RCS challenges SMS dominance in business messaging
Rich Communication Services is moving from innovation to mainstream.
The future of business messaging may no longer rest with SMS. Rich Communication Services (RCS) is rapidly gaining ground, promising richer customer experiences, higher engagement rates, and stronger security — a combination that is turning it into a credible challenger to the decades-old text format.
“RCS for business is a pretty strong channel for businesses to communicate and engage with customers,” said Neil Patwardhan, Senior Vice President, Sales, APAC at Sinch. He added that adoption is now scaling across regions, as Google, Apple and telecom operators integrate the technology. “It brings almost WhatsApp-like functionality in terms of driving conversation between brands and consumers across a variety of different use cases, from marketing to customer care to operational alerts.”

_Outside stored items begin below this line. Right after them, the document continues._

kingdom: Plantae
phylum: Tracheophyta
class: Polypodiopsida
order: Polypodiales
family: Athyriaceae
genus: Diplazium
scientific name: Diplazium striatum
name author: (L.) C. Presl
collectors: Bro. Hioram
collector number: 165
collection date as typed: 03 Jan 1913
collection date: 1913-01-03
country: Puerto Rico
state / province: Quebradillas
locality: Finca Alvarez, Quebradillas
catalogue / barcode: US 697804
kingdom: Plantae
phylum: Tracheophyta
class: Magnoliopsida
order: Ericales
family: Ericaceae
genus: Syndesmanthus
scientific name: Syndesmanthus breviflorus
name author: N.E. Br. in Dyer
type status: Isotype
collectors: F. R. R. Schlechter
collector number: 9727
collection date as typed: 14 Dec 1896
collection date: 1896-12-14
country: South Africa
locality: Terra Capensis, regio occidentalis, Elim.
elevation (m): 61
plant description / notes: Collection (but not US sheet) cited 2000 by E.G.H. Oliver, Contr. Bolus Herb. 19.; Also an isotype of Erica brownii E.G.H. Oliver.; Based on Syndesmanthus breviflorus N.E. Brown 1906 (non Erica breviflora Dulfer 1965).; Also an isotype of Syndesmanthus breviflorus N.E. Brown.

For Amrat Singh, Director at CUTS International, the shift is structural. “RCS is seen as game changing because it transforms traditional SMS into a rich, interactive and branded communication channel, and that also all within the phone's native messaging app,” he said. Unlike SMS, he added, RCS supports “images, video carousels, quick reply buttons and tap to action features,” offering businesses app-like experiences without requiring customers to download new platforms.
Adoption has been fastest in sectors where communication is frequent and time-sensitive. Patwardhan pointed to retail and e-commerce using RCS for marketing campaigns and package tracking, while Singh cited banking, travel and telecoms, which have reported “20-30% higher click through rates in detail promotions and faster adoption of digital boarding passes in the travel industry, and then improved fraud prevention engagement in banking.”
The engagement uplift is significant. Patwardhan said one European client saw “a 42% increase in customer engagement… three times higher in terms of the click rate and a 10% increase in redirections.” Singh noted that “RCS campaigns consistently achieve click through rates that are three to 1010, times higher than SMS, because customers can browse, confirm or even complete a purchase directly within the message.”
The long-term issue, however, is whether RCS can truly replace SMS at scale. Analysts forecast the RCS market could exceed US$25 billion by 2030, powered by AI-driven personalisation, embedded payments, and enhanced fraud protection.